What is needed is each line of the data below that holds the string "really".

[Working data — start]

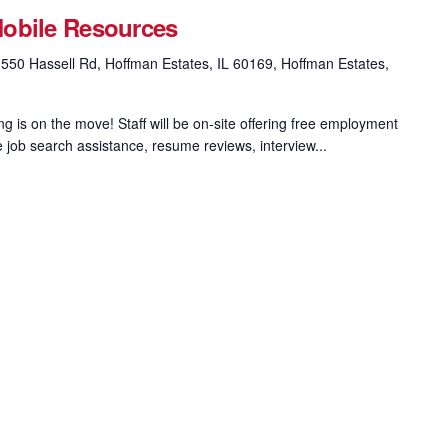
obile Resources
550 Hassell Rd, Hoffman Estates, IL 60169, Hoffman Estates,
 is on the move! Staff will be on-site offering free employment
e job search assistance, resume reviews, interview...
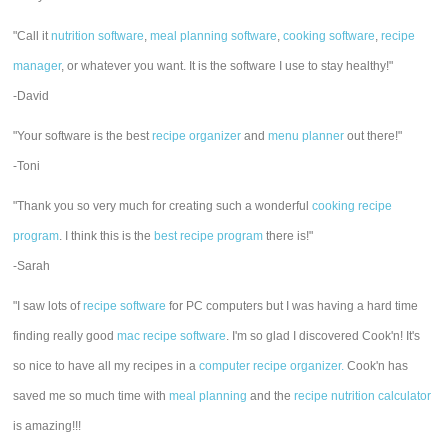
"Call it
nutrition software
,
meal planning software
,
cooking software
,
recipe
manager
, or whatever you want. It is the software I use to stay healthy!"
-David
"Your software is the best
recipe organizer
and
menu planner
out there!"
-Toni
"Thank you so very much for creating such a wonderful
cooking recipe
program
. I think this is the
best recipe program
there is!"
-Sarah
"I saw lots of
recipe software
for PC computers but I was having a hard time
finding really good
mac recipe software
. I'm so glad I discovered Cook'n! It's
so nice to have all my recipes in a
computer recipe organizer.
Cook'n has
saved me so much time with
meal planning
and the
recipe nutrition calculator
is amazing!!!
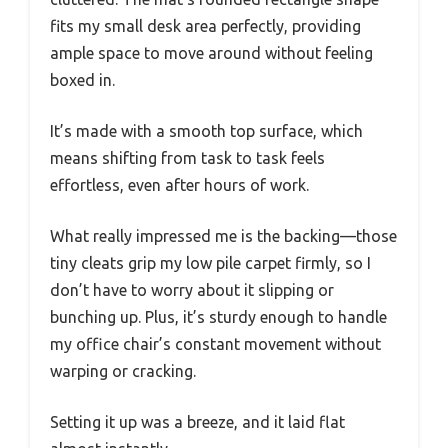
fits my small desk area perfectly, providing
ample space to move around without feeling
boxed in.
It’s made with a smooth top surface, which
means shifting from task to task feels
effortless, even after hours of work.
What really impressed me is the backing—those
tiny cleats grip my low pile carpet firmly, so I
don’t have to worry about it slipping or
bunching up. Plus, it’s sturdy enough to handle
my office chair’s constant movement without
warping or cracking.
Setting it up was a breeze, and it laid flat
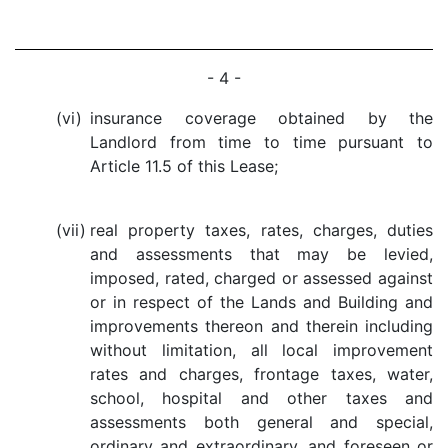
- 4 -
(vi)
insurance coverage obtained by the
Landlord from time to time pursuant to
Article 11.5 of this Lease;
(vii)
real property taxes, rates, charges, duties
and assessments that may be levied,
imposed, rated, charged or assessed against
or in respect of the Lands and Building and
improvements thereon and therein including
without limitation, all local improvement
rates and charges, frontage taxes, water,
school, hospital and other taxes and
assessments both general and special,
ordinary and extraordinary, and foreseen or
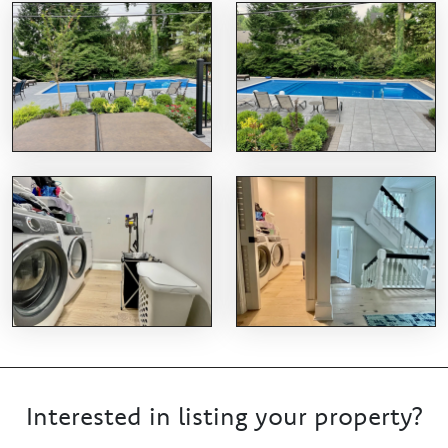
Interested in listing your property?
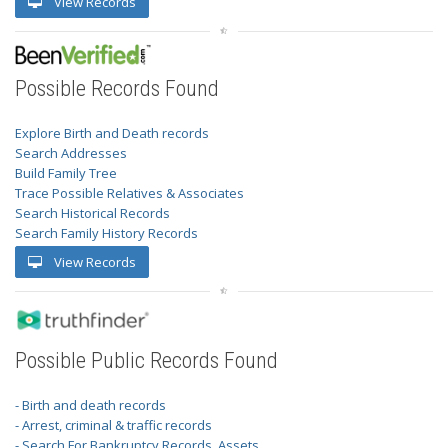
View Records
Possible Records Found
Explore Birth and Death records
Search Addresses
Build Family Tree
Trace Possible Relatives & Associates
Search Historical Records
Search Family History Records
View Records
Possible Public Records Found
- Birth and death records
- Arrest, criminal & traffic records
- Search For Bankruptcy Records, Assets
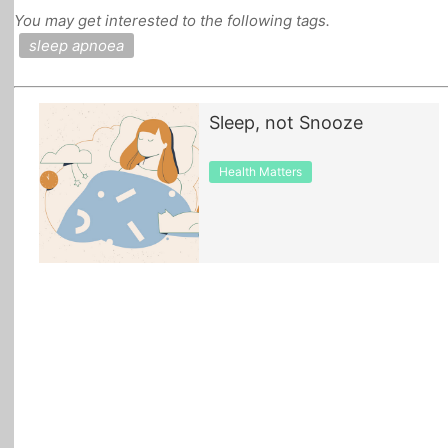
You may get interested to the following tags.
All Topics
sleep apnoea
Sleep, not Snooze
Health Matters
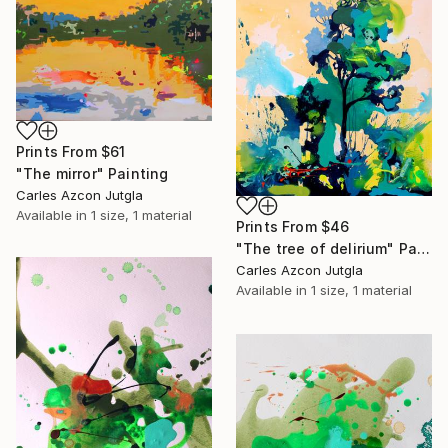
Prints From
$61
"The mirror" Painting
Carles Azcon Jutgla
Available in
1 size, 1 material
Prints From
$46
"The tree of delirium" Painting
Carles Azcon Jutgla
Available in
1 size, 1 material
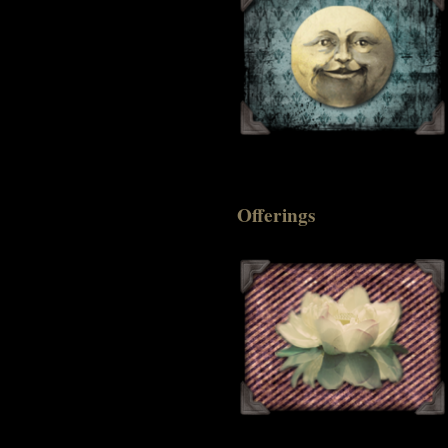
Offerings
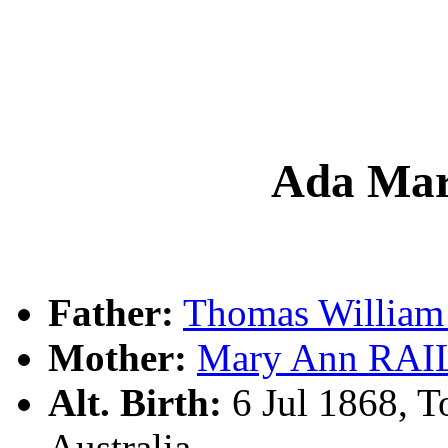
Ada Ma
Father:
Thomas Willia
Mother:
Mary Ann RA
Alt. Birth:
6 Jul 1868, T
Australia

[Working data — finish]

#### Exercise answer
finding really good
What really impressed me is the backing—those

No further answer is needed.